Friday, July 20, 2018

Navy’s only nerve conduction tech


PENSACOLA, Fla. - Hospital Corpsman 2nd Class Melissa Clayton, an electroneurodiagnostic technician at Naval Hospital Pensacola, Fla., recently became the only registered nerve conduction study technologist in the Navy. She can now test the nerves of patients to see how efficiently their nerves transmit and receive signals from their spinal cord; and sees 10-12 patients weekly in the Neurology Clinic. While attending the Navy’s school for electroneurodiagnostic technicians at Fort Sam Houston, Texas, Clayton was exposed to only one day of nerve conduction training across her six-month corpsman training course.

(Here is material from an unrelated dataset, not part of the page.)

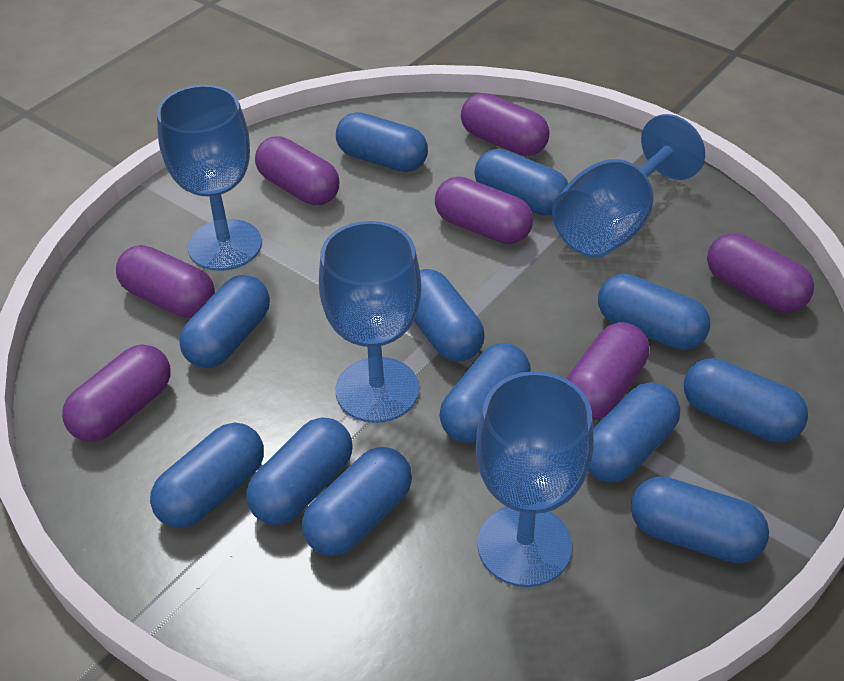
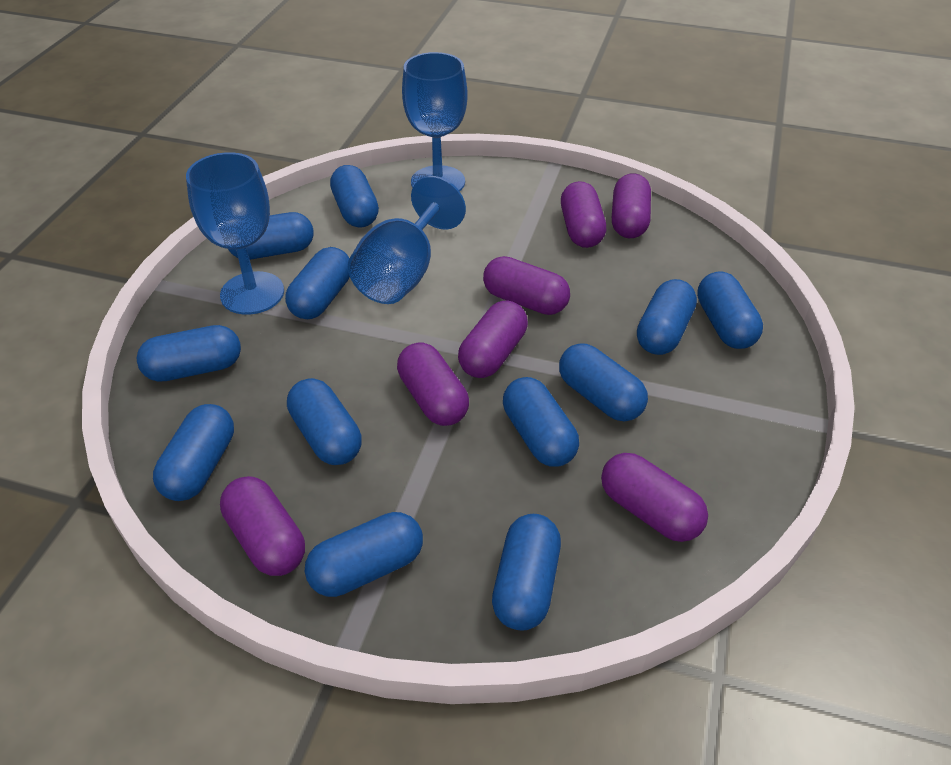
blue goblet: [157,85,262,271] [319,221,421,423] [476,371,594,587] [552,114,705,258] = 4 -> [186,152,284,315] [348,176,466,304] [402,52,468,191] = 3

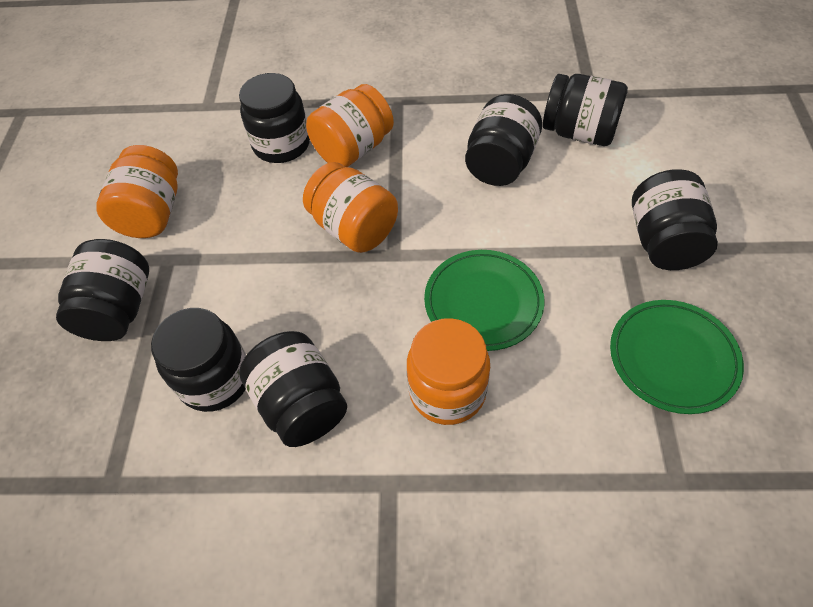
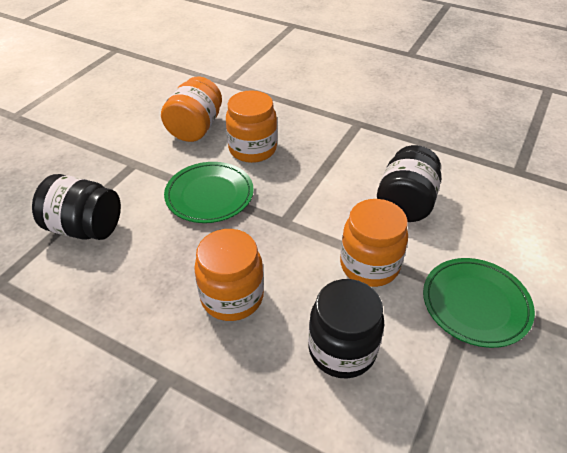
black jar: [56,239,149,341] [151,308,246,412] [239,73,310,163] [239,331,347,447] [465,94,542,186] [543,74,628,146] [632,169,718,270] = 7 -> [32,174,121,240] [308,279,384,378] [377,145,441,222] = 3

That day struck a nerve. When she came to NHP, the department wasn’t doing nerve conduction studies. “I found an old nerve conduction machine and started teaching myself how to use it,” she said. Nerve conduction studies evaluate the function of the motor and sensory nerves of the human body and the studies are used for numbness of extremities, signs of carpal tunnel, and spinal cord nerve issues. Clayton is also the enlisted technical leader for the all 22 electroneurodiagnostic technicians in the Navy. (Source: NH Pensacola 07/19/18) NHP is the parent command of two branch health clinics in Mississippi at NAS Meridian and Naval Construction Battalion Center in Gulfport.